### Problem
Repeat the listing exactly, minus the pictures.

◆ ◆ ◆ ◆ ◆

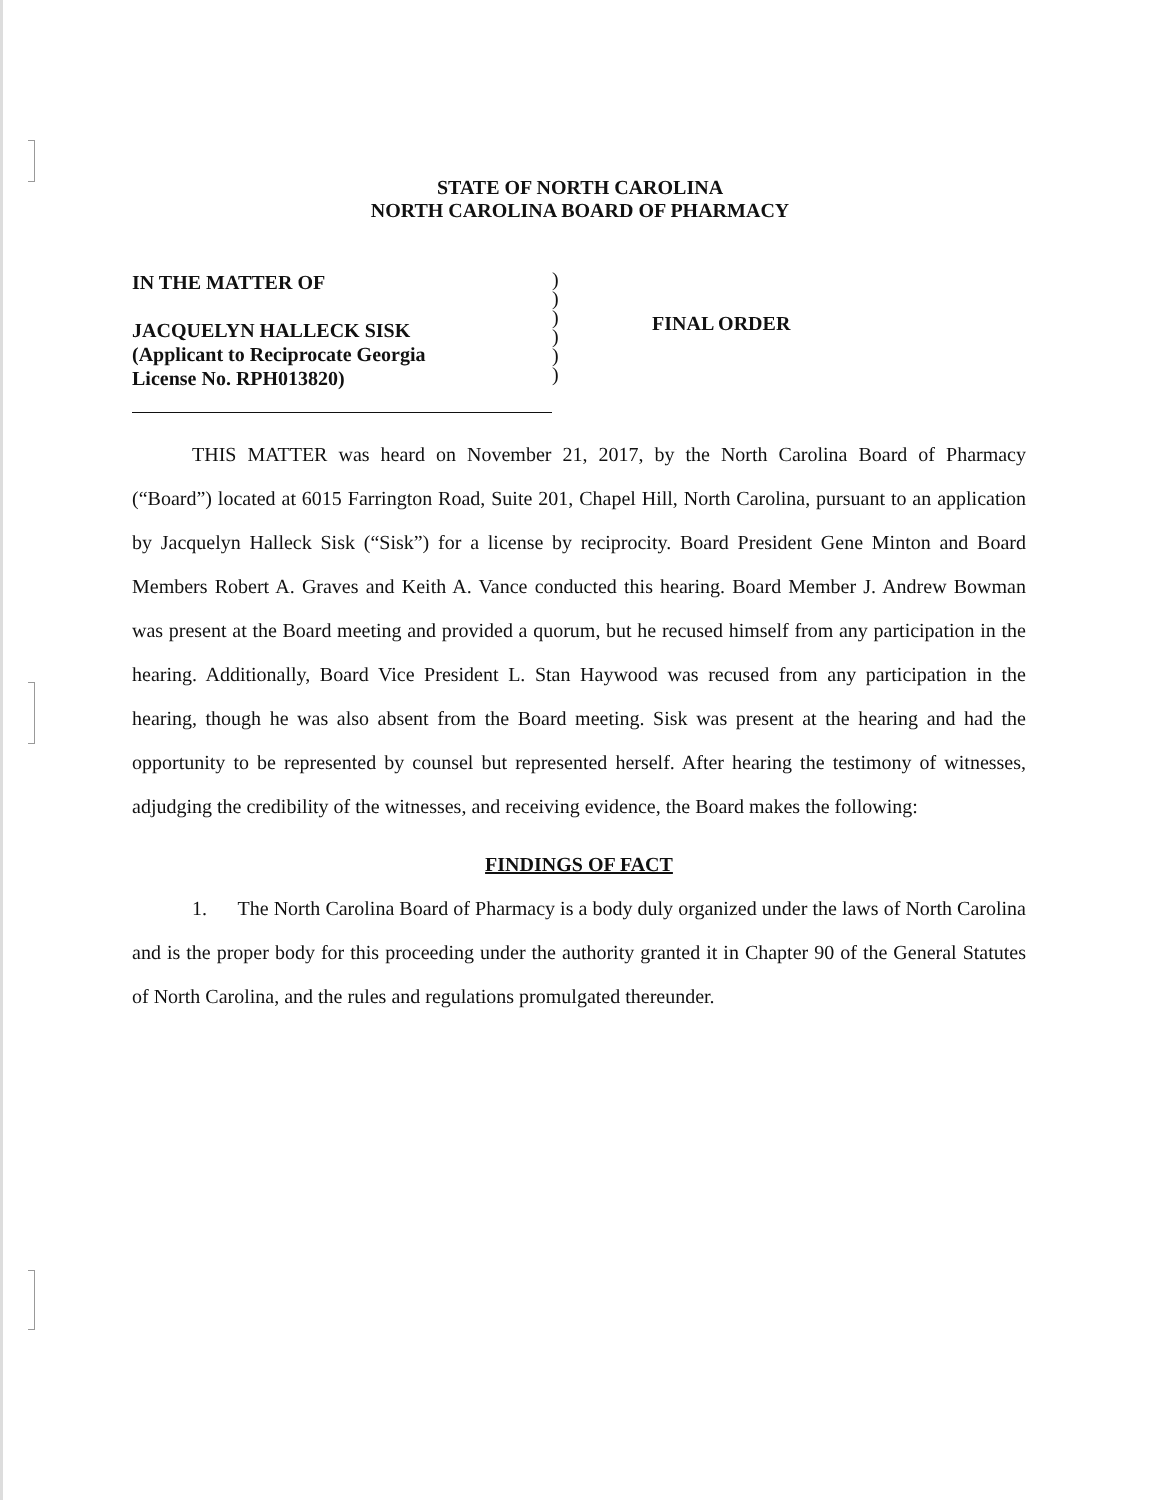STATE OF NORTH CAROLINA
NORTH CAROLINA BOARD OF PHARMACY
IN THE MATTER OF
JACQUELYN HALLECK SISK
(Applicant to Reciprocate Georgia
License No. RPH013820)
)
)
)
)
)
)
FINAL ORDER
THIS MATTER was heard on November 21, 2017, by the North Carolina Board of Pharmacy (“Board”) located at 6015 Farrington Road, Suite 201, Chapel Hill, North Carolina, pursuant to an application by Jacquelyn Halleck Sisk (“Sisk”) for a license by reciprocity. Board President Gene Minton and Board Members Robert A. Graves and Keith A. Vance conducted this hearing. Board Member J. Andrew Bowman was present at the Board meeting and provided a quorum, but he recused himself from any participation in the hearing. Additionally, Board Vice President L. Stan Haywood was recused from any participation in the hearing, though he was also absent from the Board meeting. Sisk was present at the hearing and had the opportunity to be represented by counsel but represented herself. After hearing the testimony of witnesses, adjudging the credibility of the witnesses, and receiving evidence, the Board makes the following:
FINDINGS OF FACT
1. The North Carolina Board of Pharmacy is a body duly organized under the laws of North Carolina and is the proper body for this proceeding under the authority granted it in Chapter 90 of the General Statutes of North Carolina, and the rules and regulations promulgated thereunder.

◆ ◆ ◆ ◆ ◆

### Task result
STATE OF NORTH CAROLINA
NORTH CAROLINA BOARD OF PHARMACY
IN THE MATTER OF
JACQUELYN HALLECK SISK
(Applicant to Reciprocate Georgia
License No. RPH013820)
)
)
)
)
)
)
FINAL ORDER
THIS MATTER was heard on November 21, 2017, by the North Carolina Board of Pharmacy (“Board”) located at 6015 Farrington Road, Suite 201, Chapel Hill, North Carolina, pursuant to an application by Jacquelyn Halleck Sisk (“Sisk”) for a license by reciprocity. Board President Gene Minton and Board Members Robert A. Graves and Keith A. Vance conducted this hearing. Board Member J. Andrew Bowman was present at the Board meeting and provided a quorum, but he recused himself from any participation in the hearing. Additionally, Board Vice President L. Stan Haywood was recused from any participation in the hearing, though he was also absent from the Board meeting. Sisk was present at the hearing and had the opportunity to be represented by counsel but represented herself. After hearing the testimony of witnesses, adjudging the credibility of the witnesses, and receiving evidence, the Board makes the following:
FINDINGS OF FACT
1. The North Carolina Board of Pharmacy is a body duly organized under the laws of North Carolina and is the proper body for this proceeding under the authority granted it in Chapter 90 of the General Statutes of North Carolina, and the rules and regulations promulgated thereunder.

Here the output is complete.